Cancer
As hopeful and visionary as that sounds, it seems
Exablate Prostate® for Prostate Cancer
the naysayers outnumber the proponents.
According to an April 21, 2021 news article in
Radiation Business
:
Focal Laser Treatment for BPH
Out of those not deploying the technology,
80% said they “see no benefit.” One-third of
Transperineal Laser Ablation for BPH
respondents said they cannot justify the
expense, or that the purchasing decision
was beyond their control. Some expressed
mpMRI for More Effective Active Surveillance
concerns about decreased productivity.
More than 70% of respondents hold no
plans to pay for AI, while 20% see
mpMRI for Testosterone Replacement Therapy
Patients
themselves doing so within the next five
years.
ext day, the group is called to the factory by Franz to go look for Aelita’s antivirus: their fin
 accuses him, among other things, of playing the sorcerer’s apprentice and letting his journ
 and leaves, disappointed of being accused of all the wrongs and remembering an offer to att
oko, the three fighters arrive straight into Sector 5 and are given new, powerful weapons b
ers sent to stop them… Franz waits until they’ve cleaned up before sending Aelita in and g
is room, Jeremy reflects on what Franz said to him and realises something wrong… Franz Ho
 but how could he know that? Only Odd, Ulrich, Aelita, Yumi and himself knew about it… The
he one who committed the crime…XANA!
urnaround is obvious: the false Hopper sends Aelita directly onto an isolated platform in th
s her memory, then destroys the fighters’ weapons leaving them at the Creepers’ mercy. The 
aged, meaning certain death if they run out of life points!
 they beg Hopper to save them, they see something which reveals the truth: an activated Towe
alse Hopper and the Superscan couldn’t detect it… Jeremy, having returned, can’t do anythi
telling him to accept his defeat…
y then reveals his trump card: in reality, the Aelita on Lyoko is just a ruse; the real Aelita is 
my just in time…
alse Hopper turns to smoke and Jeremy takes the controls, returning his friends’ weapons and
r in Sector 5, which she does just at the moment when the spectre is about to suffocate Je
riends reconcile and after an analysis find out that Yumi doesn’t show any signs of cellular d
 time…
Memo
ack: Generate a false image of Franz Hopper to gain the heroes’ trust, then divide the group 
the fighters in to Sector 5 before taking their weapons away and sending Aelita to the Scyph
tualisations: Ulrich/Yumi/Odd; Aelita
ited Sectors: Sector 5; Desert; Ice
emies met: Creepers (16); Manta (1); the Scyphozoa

REQUIRED WORK: In the records above, which lines hold the string "Ulrich"? Copy each one.

SOLVED EXERCISE:
 but how could he know that? Only Odd, Ulrich, Aelita, Yumi and himself knew about it… The
tualisations: Ulrich/Yumi/Odd; Aelita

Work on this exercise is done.